Мать подошла к ней, хотела что-то сказать, но Жаннетта отстранила ее рукой и еще громче зарыдала.
— Вы все обманщики! Все! А дядюшка Жак самый большой обманщик!
— Жаннетта, — не на шутку рассердилась мать, — как ты смеешь так говорить о дядюшке Жаке?! Да знаешь ли ты, кто он? Вот уже пятьдесят лет, как этот человек не щадит жизни своей ради тебя, ради меня, ради всего нашего народа.
Жаннетта поняла, что сгоряча сказала глупость. Ей стало стыдно. Помолчав, уже совсем другим тоном спросила о том, что ее больше всего волновало: что же будет с Павликом?
Мать ничего не ответила. Она время от времени бросала на Жаннетту сочувственные взгляды, потом и в ее глазах показались слезы.
— Ты что-нибудь узнала о нем? — обняла Жаннетта мать. — Скажи, они не убили его, нет? — дрожащим голосом спрашивала она.
Мари Фашон отрицательно покачала головой. Он жив, но ему тяжело. Очень тяжело. Его мучают; бьют. От него требуют сведений о подпольщиках, о немецком солдате Рихарде Грассе. Он молчит. Молчит. Он ведет себя, как взрослый, как настоящий коммунист. Такой никогда не выдаст товарища. Недаром дядюшка Жак говорил о нем: «Это орленок. Он родился и рос в стране, где люди живут с расправленными крыльями».

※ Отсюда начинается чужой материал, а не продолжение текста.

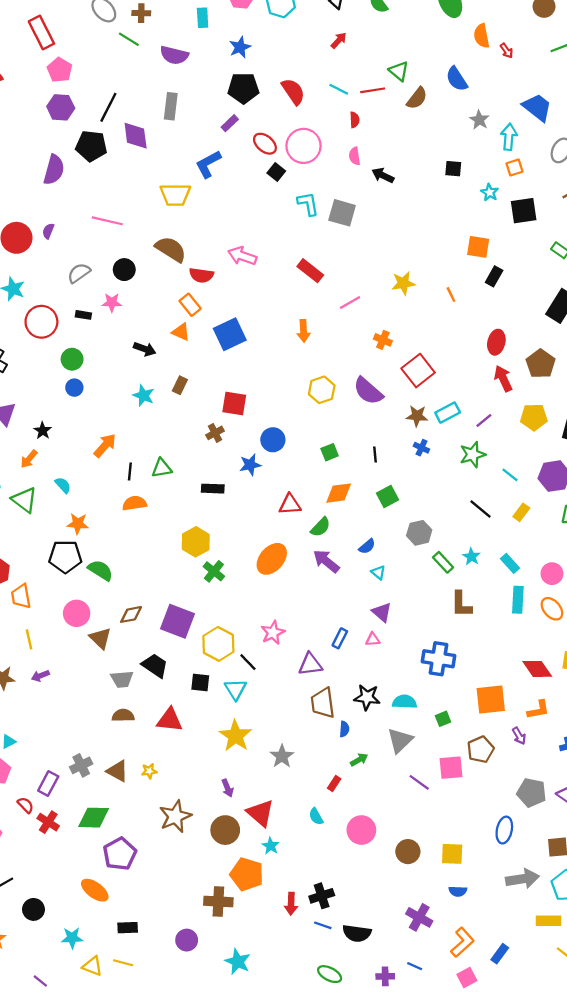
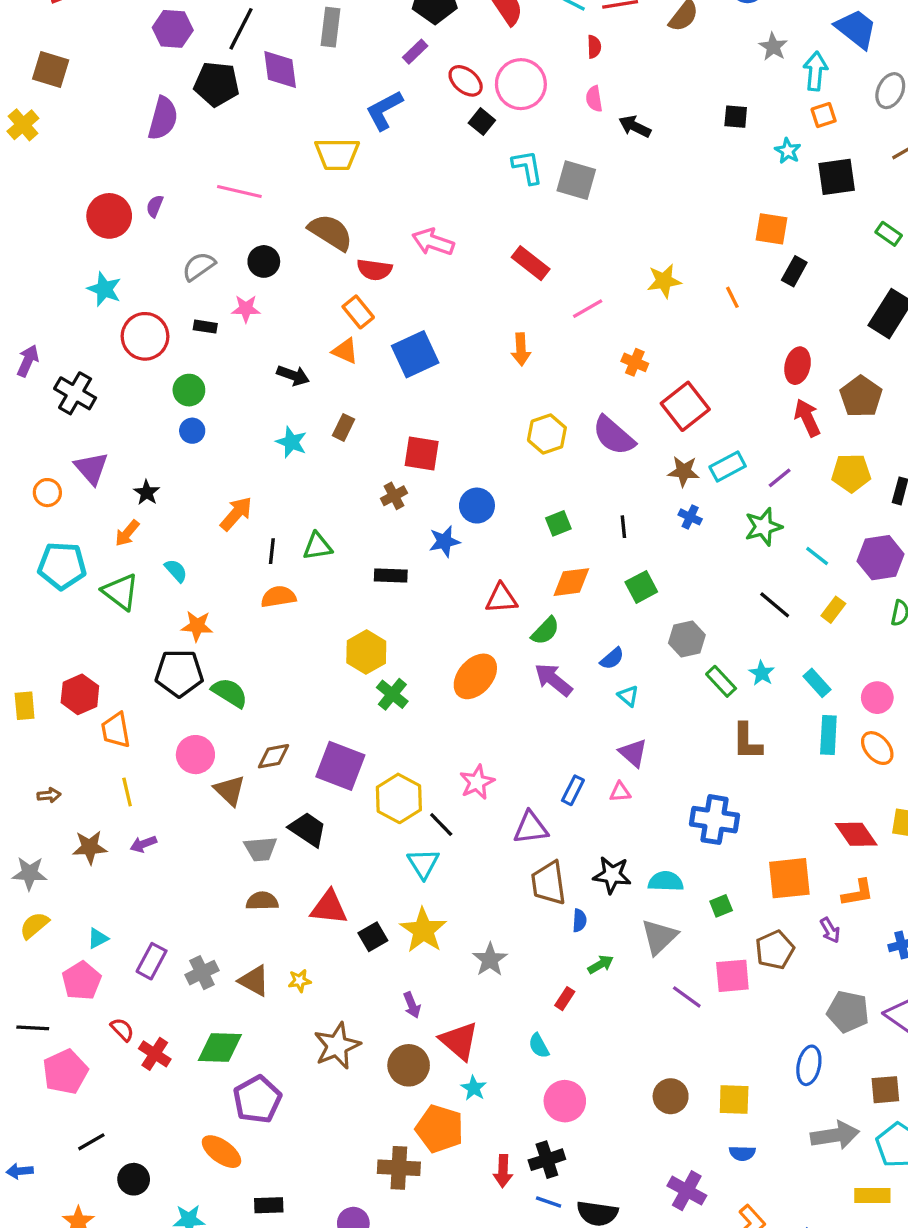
black square: (200, 683) -> (373, 937), moved, turned -36
purple rectangle: (48, 784) -> (152, 961), moved
pink circle: (361, 830) -> (565, 1101), moved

Жаннетта могла гордиться своим другом.
— И от меня гестапо ничего бы не добилось, — твердо сказала она. — Веришь?
— Верю, — отозвалась Мари Фашон и добавила: — Позавтракаем, и ты пойдешь со мной.
— Куда, мама?
— К одной знакомой. К той, которая обещала передать твою записку Павлику.
Уборщица тюрьмы жила в предместье города, Мари Фашон с Жаннеттой добирались к ней почти целый день. Наконец остановились у маленького облупленного домика с трещинами в стенах. На крыше, напоминавшей плохо очищенную от чешуи рыбу, тут и там торчали отдельные черепицы. Не тронутой временем осталась одна лишь башенка с петушком на острие шпиля.